--- Exercise ---
Repeat everything in the AMD EPYC 9004 text from "The AMD EPYC" down to "EPYC 8004 family.".

--- Study text ---
Start of Block
AMD EPYC 9004 “Genoa Zen 4” Data Center CPUs Official: Zen 4 Powers The Fastest Server CPUs On The Planet With Up To 96 Cores & 192 Threads

The AMD EPYC 9004 Genoa family is the start of a new server ecosystem for the EPYC brand. It covers multiple segments, multiple families, and multiple families. The AMD Zen 4 lineup for Data Centers will be split into three families, the standard Zen 4 for EPYC Genoa, the Compute Density-Optimized Zen 4C for EPYC Bergamo, and the Cache-Optimized Zen 4 V-Cache within the EPYC Genoa-X series. Furthermore, the lineup will be featuring a cost-optimized and entry-level server offering known as EPYC Siena which will feature the same Zen 4 cores but on an entirely new platform known as SP6 which will once again focus on optimizing TCO compared to SP5. The lineup will be branded under the EPYC 8004 family.
End of Block
--- Data to examine ---
Start of Block
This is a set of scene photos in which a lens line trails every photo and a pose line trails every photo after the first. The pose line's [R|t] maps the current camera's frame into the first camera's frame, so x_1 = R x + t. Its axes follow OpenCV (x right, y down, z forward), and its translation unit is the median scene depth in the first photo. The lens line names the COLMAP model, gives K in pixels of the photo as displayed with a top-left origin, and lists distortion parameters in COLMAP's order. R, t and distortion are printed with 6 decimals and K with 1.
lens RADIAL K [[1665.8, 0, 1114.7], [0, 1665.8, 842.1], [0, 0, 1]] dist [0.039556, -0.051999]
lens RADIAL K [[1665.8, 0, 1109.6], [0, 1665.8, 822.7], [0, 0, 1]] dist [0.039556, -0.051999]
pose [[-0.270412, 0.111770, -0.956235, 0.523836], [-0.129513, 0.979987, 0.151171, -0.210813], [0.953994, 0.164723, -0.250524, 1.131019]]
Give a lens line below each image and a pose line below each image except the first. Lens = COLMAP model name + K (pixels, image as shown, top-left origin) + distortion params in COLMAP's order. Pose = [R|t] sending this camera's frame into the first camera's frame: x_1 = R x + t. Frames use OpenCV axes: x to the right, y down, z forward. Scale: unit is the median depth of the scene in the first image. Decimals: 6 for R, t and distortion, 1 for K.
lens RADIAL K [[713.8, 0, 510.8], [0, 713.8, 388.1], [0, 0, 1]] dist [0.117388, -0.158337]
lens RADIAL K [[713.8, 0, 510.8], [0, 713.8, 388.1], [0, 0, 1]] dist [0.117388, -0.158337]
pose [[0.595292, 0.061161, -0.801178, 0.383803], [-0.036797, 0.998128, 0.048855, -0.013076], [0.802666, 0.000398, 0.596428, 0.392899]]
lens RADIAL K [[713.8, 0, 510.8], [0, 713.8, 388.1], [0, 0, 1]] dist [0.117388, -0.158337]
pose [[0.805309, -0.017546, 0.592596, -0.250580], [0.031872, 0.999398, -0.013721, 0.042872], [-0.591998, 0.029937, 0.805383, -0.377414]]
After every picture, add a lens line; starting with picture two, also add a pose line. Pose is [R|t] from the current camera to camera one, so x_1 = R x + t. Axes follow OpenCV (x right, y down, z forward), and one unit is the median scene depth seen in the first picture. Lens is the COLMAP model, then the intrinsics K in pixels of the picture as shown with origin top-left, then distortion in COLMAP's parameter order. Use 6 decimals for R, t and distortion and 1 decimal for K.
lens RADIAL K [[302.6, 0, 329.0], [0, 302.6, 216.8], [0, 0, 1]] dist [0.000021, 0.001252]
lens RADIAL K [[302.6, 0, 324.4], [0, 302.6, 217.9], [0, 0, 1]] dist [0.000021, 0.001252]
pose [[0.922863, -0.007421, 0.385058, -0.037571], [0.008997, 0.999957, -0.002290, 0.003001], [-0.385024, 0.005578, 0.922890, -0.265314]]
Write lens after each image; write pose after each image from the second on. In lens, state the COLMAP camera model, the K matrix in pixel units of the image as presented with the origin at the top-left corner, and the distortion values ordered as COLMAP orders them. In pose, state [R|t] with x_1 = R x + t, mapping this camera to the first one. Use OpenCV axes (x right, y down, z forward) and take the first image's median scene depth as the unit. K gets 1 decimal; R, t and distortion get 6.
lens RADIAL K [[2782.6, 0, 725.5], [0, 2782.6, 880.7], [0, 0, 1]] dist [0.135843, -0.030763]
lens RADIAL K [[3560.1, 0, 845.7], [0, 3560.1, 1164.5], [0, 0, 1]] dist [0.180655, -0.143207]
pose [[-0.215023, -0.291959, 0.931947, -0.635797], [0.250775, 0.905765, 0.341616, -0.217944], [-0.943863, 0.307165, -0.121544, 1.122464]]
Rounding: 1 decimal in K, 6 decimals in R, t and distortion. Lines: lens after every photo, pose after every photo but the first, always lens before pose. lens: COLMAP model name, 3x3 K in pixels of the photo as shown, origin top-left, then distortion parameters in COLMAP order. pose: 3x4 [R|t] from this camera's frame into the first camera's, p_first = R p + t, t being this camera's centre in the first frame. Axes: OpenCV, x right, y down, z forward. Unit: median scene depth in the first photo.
End of Block
--- Problem solution ---
The AMD EPYC 9004 Genoa family is the start of a new server ecosystem for the EPYC brand. It covers multiple segments, multiple families, and multiple families. The AMD Zen 4 lineup for Data Centers will be split into three families, the standard Zen 4 for EPYC Genoa, the Compute Density-Optimized Zen 4C for EPYC Bergamo, and the Cache-Optimized Zen 4 V-Cache within the EPYC Genoa-X series. Furthermore, the lineup will be featuring a cost-optimized and entry-level server offering known as EPYC Siena which will feature the same Zen 4 cores but on an entirely new platform known as SP6 which will once again focus on optimizing TCO compared to SP5. The lineup will be branded under the EPYC 8004 family.